Integer sequences implementation C++

RS<2>() instantiates rev_seq<2, 2>::type

rev_seq<2, 2>::type is the primary template (not the specialized one) for rev_seq:

template<int C, int N, int... Is>
struct rev_seq : rev_seq<C - 1, N, N - C, Is...>{}

This is a recursive declaration, so it derives from a version of itself like so:

rev_seq<2, 2, (empty int... Is pack)>

derives from

rev_seq<2-1, 2, 2 - 2>

which is rev_seq<1, 2, 0>

That 0 on the end is part of the int... Is pack on the base class

This again recurses

rev_seq<1, 2, 0>

derives from

rev_seq<1-1, 2, 2-1, 0>

which is rev_seq<0, 2, (1, 0)>

See how the last parameter argument gets appended to the pack?

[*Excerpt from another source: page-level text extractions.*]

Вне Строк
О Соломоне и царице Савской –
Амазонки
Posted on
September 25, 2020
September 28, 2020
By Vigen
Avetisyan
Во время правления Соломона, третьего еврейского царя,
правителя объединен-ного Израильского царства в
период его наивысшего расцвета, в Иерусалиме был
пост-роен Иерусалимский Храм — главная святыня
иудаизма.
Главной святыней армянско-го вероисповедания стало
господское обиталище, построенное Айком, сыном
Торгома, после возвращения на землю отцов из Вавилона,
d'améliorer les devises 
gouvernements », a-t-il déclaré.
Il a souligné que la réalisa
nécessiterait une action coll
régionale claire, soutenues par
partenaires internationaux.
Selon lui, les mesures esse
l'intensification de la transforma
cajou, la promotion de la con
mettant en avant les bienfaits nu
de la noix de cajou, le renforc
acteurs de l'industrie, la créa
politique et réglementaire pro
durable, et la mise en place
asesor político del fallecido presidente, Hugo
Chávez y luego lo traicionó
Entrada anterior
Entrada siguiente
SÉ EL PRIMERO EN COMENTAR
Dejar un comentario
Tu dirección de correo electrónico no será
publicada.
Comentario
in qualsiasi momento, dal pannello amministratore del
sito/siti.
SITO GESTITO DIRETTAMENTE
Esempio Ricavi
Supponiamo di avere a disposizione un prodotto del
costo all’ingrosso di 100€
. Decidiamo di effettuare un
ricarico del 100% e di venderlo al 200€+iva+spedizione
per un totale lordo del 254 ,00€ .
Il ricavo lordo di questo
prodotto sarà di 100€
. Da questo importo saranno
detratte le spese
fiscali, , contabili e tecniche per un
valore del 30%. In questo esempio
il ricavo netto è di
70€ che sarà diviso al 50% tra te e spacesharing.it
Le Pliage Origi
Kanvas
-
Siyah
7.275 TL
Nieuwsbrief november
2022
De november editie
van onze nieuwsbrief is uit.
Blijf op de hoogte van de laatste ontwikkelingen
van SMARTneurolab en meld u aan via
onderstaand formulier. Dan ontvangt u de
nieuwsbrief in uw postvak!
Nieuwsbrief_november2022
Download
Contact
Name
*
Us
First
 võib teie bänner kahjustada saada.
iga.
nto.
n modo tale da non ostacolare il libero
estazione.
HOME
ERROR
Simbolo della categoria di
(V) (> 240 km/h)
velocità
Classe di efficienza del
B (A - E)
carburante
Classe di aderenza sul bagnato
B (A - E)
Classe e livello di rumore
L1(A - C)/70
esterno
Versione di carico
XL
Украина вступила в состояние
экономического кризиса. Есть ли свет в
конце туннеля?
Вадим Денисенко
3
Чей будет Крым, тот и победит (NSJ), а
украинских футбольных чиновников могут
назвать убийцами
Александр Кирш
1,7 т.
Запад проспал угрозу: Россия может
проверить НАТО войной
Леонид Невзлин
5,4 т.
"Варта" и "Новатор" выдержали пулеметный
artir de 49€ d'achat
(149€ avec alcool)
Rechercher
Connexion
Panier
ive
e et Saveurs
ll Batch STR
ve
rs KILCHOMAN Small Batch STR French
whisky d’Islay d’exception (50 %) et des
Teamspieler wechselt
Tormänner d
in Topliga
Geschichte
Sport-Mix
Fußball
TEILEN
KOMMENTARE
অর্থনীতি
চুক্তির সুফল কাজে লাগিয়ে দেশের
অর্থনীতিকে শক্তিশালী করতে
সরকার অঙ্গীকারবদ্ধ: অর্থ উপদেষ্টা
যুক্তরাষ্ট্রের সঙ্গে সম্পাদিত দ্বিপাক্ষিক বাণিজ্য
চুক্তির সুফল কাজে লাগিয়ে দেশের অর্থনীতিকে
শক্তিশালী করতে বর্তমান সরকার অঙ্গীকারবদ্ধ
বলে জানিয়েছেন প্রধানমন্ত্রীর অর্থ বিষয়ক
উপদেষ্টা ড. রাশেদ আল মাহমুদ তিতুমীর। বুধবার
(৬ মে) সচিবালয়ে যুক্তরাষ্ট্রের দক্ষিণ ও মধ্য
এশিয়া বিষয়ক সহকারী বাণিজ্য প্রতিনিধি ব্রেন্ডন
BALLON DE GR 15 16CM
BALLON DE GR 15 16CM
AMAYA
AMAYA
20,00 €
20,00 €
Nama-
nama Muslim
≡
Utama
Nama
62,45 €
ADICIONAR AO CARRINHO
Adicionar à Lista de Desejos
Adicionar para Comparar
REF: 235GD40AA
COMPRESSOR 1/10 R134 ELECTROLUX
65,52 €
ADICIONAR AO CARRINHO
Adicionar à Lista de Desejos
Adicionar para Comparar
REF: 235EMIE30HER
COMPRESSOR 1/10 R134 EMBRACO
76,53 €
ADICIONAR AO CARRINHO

rev_seq<0, 2, (1, 0)> matches the following template specialization for rev_seq:

template<int N, int... Is>
struct rev_seq<0, N, Is...>
{
    using type = ints<N, Is...>;
};

Note that this struct doesn't derive from anything

At this point, the type type in the class becomes

ints<2, 1, 0>

See how the specialization causes us to append N to the front of the sequence?

Finally, we pass the constructed ints to a function:

template<int... Is>
void fU(ints<Is...>&& s)
{
    for (auto i : { Is... }) std::cout << i << " ";
    std::cout << std::endl;
}

The loop iterates over the integers

for (auto i : { Is... })

Here { Is...} is a pack expansion, creating an initializer list for us to iterate over. It's fun to note that this is one of the very few places you can just create and use an initializer list, almost all other cases are relegated to matching a std::initializer_list constructor overload for some class (e.g., std::vector)

Assuming you already know the theory behind variadic template, the best approach I may suggest is to "manually unroll" template definitions.

Most of the cases variadic templates exploit a recursive approaches.

---

Let's try to do this exercise.

The core part is: RS<5>(). That's just an instance of rev_seq<5, 5>::type. Well, let's go deep into rev_seq.

Its declaration:

template<int C, int N, int... Is> 
struct rev_seq // ...

So that instance will be "mapped":

template<5, 5, $> 
struct rev_seq // ...

where $ is just a placeholder symbol to indicate an empty variadic list.

rev_seq inherits recursively:

template<5, 5, $> 
struct rev_seq : rev_seq <4, 5, 0, $> {}

Of course rev_seq <4, 5, 0, $> (i.e., rev_seq<4, 5, {0}>) inherits and so on.

<5, 5, $>                -> 
<4, 5, {0}>              -> 
<3, 5, {1, 0}>           -> 
<2, 5, {2, 1, 0}>        ->
<1, 5, {3, 2, 1, 0}>     ->
<0, 5, {4, 3, 2, 1, 0}>

When the first template parameter is 0 we stop. Because in that case we have a partial template specialization. Here you can see the analogy with the "base case" in the recursion strategy.

Therefore, we finally get this inheritance:

struct rev_seq<0, N, Is...>
{
    using type = ints<N, Is...>;
};

In your case:

struct rev_seq<0, 5, {4, 3, 2, 1, 0}>
{
    using type = ints<5, {4, 3, 2, 1, 0}>;
};

Note that ints is just a variadic list. That is: ints<5, {4, 3, 2, 1, 0}> actually is ints<{5, 4, 3, 2, 1, 0}>.

So, in the end, you are just calling the "print function" with this particular instance of ints:

template<{5, 4, 3, 2, 1, 0}>
void fU(ints<{5, 4, 3, 2, 1, 0}>&& s)
{
    for (auto i : { 5, 4, 3, 2, 1, 0 }) std::cout << i << " ";
    std::cout << std::endl;
}

Please note that is not a valid C++ syntax, but more just a "graphical representation" aimed to show the recursive process.